En faisant l’éloge de la vie en groupes, Jean-Claude Michéa pose un regard critique sur l’individualisme contemporain. Mais alors que le philosophe y voit ses racines dans le libéralisme de marché systémique, Evangelion y voit une conséquence de comportements de replis individuels.

Michéa, la philosophie et l’histoire économique pour comprendre l’individualisme

Classé à droite par les intellectuels de gauche, et à gauche par ceux de droite, Jean-Claude Michéa est un des penseurs vivants les plus intéressants.
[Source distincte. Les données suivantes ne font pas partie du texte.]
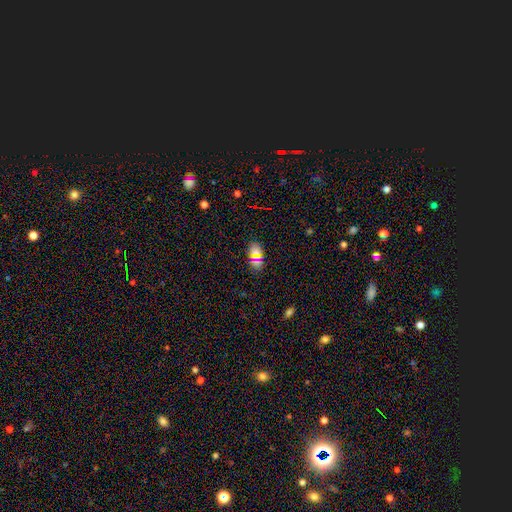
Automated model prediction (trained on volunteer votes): This is likely a smooth galaxy (69%). How rounded: clearly in between (84%). Merging: clearly none (86%).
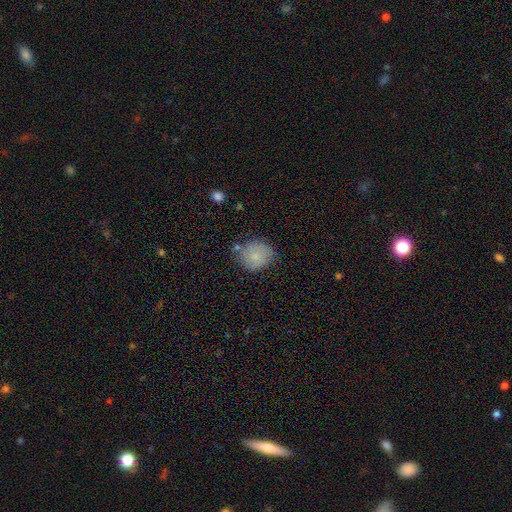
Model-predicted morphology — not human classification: smooth_or_featured: smooth (p=0.71) [alt: featured or disk p=0.21]
how_rounded: round (p=0.67) [alt: in between p=0.31]
merging: none (p=0.63) [alt: minor disturbance p=0.26]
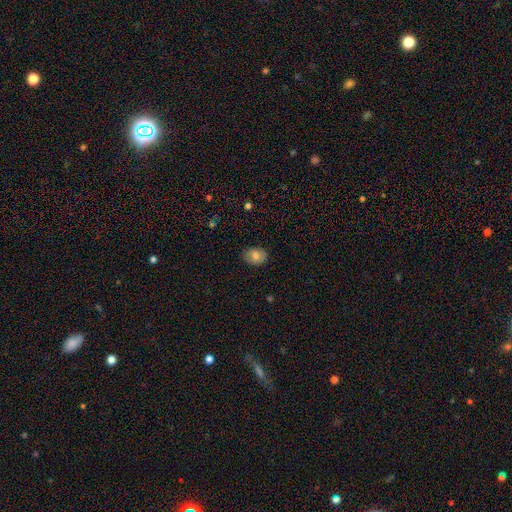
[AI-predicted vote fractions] Smooth or featured? smooth (76%)
How rounded? in between (72%)
Merging? none (81%)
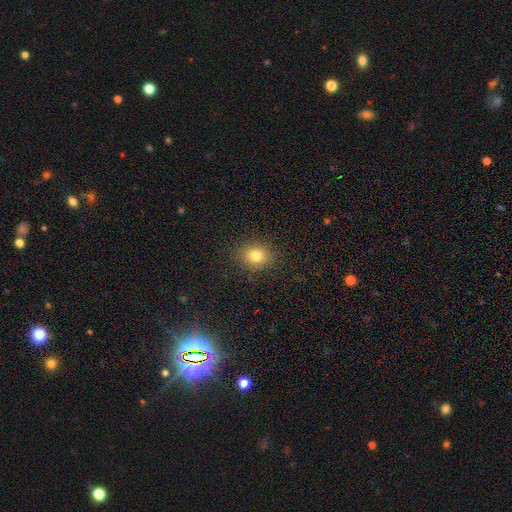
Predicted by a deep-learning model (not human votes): smooth_or_featured: smooth (p=0.81) [alt: star or artifact p=0.13]
how_rounded: round (p=0.61) [alt: in between p=0.37]
merging: none (p=0.86) [alt: minor disturbance p=0.10]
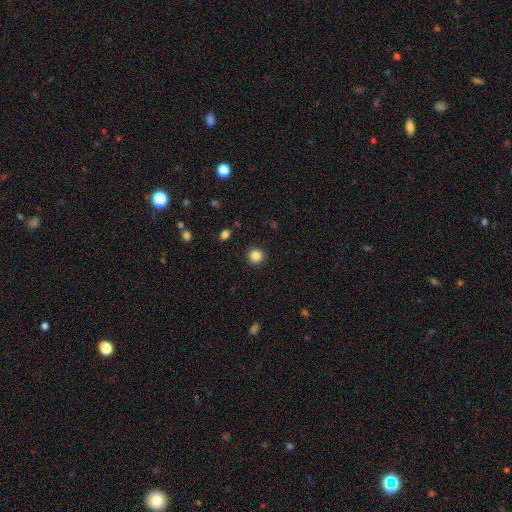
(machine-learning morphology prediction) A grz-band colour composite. It shows a smooth galaxy with no disk features (85%) that is round (95%). Merging: none (92%).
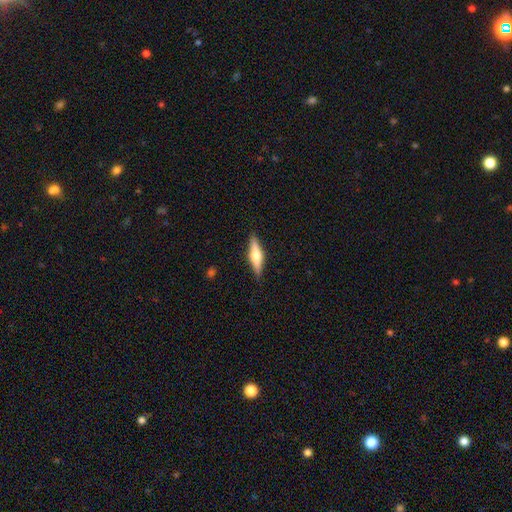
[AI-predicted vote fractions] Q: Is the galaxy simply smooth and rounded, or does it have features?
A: featured or disk — 57%.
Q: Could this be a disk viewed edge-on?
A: yes — 96%.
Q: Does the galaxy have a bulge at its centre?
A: rounded — 93%.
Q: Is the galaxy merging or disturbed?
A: none — 89%.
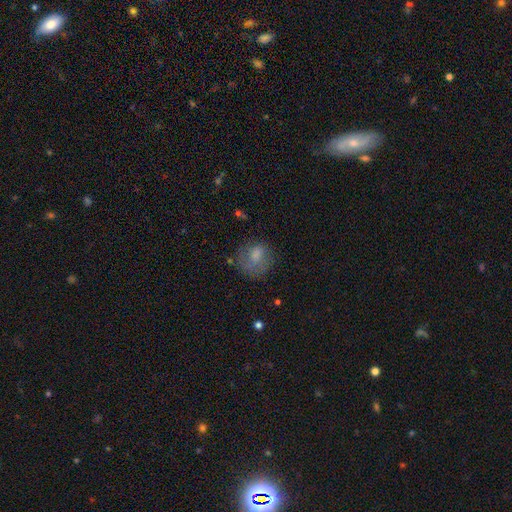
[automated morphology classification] Smooth or featured? smooth (64%)
How rounded? round (66%)
Merging? none (53%)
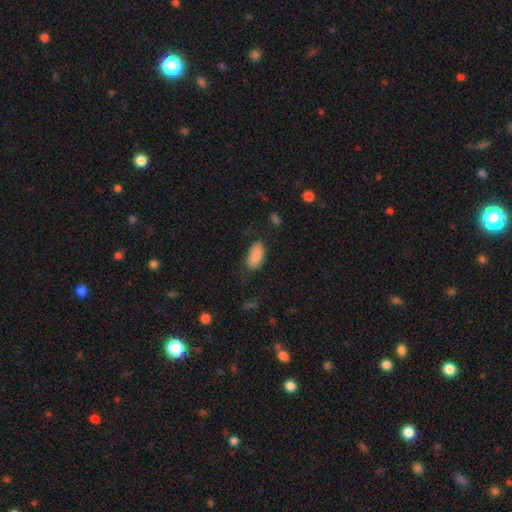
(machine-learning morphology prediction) This is clearly a smooth galaxy (87%). How rounded: clearly in between (94%). Merging: likely none (67%).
Critique de la modernité, il aime les traditions et la nation.

« Je préfère être réac’ depuis qu’ils disent être le futur »
Lucio Bukowski – L’Homme Vivant

Néanmoins, Michéa reste anticapitaliste. Pour lui, la « gauche » en s’ouvrant au libéralisme philosophique est devenue capitaliste. Elle a donc perdu son combat.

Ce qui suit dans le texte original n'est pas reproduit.